Conjecture. An infinitely differentiable function $f:\Bbb R \to \Bbb R$ at some $x\in \Bbb R$ has all its derivatives nonzero with identical or alternative sign if and only for any polynomial $p$ the function $f(x)-p(x)$ has at most $n+1$ roots, where $n$ is the degree of $p$.
It was show in [1] that the function $f(x)=e^x$ has the property that
Property. Every polynomial $p$ of degree $n$ intersects $f$ at no more than $n+1$ points.
What is more, every infinitely differentiable function $f:\Bbb R \to \Bbb R$ satisfying
Condition. All the derivatives of $f$ are nonzero with identical or alternative sign.
has the Property, as can be seen by any applying the result in [2] to the function $g(x)\equiv f(x)-p(x)$, $g(x)\equiv -f(x)-p(x)$, $g(x)\equiv f(-x)-p(x)$, or $g(x)\equiv -f(-x)-p(x)$.
Is the Condition necessary for the Property?
I can give you a handwaivy argument why this should be a necessary condition at least for analytic functions $f$. Also w.l.o.g. $f(0) = 0$.
Lets first look at a simple case: assume $f'(x_0) = 0$ (again w.l.o.g. $x_0 = 0$) and $f'(x) > 0 ~\forall x\neq 0$ (otherwise it's even simpler). You now have to note, that $f^{(n)}(0) = 0$ too for all $n>1$ and thus at $x=0$ we have a saddlepoint meaning that locally $f$ looks like a $3$rd-degree polynomial. Indeed it looks like $ax^3$ locally, and you can thus easily construct a linear function $mx$ that interscts $f$ $3$ times. (Note: if we had not assumed $f'(x) > 0 ~\forall x\neq 0$ then we could also have an extrem point, but, as long as the condition is only broken locally, extrem points have to come in pairs, so that makes it even simpler.)

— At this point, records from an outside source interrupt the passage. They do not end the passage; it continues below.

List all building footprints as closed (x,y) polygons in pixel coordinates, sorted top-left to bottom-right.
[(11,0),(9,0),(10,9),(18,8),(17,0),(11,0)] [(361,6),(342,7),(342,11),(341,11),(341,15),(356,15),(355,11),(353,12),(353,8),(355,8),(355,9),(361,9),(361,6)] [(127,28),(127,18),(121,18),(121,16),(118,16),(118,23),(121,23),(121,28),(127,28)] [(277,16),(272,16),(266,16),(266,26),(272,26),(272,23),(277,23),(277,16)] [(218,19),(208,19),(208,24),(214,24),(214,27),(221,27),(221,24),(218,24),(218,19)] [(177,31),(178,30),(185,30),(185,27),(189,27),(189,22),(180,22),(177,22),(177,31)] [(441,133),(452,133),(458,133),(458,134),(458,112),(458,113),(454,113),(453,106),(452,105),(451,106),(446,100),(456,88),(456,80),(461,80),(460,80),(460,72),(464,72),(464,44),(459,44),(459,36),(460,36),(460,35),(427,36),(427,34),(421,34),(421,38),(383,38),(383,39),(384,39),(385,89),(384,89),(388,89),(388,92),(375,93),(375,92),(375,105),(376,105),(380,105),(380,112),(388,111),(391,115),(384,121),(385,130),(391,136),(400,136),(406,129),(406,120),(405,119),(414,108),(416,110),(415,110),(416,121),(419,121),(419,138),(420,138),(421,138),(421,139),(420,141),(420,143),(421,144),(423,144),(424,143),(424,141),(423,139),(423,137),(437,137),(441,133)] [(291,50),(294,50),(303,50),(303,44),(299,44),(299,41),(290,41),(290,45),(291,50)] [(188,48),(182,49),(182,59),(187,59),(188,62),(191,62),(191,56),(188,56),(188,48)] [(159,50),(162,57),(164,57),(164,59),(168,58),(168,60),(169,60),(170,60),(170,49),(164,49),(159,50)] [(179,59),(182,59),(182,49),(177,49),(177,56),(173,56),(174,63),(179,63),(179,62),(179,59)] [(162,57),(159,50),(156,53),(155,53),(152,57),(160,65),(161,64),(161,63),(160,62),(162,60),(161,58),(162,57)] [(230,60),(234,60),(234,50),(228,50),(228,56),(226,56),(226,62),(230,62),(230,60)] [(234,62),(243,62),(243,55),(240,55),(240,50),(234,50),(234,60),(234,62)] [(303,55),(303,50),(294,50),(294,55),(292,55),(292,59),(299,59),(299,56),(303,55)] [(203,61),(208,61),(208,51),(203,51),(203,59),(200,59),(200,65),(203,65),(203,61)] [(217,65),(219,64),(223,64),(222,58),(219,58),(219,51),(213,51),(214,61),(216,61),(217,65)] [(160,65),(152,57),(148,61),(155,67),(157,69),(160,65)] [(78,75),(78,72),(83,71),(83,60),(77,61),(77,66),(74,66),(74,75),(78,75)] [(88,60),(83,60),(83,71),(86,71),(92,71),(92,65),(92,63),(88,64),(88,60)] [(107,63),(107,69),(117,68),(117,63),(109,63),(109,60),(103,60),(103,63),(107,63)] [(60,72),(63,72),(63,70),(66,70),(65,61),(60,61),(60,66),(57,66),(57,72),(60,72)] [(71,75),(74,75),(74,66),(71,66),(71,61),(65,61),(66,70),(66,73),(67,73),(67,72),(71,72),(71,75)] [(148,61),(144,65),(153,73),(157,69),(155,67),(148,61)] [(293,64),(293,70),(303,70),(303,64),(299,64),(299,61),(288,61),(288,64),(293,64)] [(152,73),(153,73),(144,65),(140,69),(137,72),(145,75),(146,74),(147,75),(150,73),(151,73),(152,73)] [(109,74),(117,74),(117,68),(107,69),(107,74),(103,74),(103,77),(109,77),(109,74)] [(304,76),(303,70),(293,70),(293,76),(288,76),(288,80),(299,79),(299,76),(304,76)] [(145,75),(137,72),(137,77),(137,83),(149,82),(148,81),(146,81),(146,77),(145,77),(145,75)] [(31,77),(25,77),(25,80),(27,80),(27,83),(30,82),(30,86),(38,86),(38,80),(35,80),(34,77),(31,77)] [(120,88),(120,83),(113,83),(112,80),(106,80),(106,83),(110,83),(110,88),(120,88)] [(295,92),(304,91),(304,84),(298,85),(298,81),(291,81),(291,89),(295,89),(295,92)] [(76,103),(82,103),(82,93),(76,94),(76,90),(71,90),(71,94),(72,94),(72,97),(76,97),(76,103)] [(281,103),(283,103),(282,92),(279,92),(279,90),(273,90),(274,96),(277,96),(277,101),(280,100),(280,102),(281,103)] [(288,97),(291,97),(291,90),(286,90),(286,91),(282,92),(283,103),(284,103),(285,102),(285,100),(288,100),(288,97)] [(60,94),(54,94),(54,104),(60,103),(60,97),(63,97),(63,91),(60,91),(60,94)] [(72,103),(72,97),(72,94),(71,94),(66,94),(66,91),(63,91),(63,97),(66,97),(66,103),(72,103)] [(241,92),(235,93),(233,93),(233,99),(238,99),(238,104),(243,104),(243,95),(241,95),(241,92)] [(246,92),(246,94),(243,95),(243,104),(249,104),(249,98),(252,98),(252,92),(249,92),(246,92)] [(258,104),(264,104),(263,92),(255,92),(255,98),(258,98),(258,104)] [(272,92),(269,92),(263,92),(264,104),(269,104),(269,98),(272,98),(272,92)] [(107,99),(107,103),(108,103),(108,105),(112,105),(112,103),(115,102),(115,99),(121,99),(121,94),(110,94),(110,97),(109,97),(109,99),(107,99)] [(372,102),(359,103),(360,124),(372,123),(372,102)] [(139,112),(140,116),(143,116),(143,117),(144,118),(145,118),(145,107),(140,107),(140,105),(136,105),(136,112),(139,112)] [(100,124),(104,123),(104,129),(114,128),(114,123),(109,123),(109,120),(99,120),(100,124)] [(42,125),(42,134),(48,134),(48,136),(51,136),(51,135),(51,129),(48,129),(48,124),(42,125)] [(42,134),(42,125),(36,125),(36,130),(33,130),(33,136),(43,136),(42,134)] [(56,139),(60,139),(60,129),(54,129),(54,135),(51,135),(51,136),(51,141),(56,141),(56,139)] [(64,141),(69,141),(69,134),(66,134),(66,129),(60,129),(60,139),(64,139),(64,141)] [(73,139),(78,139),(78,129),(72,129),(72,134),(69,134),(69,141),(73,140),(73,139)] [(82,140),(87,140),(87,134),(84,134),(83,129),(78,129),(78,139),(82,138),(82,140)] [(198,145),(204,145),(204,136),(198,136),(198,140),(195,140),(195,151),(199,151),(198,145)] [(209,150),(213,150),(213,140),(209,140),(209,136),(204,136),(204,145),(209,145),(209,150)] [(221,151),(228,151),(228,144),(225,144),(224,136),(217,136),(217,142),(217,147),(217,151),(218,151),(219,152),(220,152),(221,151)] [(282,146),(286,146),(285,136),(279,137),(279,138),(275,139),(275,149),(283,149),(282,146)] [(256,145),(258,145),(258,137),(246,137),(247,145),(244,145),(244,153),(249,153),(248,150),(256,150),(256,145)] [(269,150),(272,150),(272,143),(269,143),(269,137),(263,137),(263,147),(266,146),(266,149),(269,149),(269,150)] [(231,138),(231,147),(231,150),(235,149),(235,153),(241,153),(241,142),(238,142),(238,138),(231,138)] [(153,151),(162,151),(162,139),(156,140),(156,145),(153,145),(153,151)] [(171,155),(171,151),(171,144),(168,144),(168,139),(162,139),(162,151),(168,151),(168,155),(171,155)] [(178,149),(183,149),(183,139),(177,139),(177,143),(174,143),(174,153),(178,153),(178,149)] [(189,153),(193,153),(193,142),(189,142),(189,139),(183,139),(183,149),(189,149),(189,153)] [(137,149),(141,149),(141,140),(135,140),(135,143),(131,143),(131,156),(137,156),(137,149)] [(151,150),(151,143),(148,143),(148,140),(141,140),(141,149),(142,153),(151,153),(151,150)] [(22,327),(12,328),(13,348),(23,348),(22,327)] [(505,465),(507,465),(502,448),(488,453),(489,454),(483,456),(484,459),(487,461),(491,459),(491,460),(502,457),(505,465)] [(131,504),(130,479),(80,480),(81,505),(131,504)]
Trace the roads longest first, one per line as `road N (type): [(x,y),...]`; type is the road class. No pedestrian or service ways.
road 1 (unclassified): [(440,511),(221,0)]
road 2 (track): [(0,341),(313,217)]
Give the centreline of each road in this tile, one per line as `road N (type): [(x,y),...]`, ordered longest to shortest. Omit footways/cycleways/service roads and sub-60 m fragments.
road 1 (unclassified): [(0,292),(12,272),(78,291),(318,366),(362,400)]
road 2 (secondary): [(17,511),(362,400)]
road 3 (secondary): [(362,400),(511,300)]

This generalizes the following way. If $n$ is the smallest natural number s.t. $f^{(n)}(x_0) = 0$ (w.l.o.g. $x_0 = 0$) and $f^{n}(x) > 0 ~\forall x\neq 0$ then around $x= 0$ $f$ looks like $p$ with \begin{align*} p(x) = ax^{n+2}+\sum_{k=0}^n a_kx^k \end{align*} You should now be able to find a polynomial of degree $n$ that intesects $f$ $(n+2)$ times.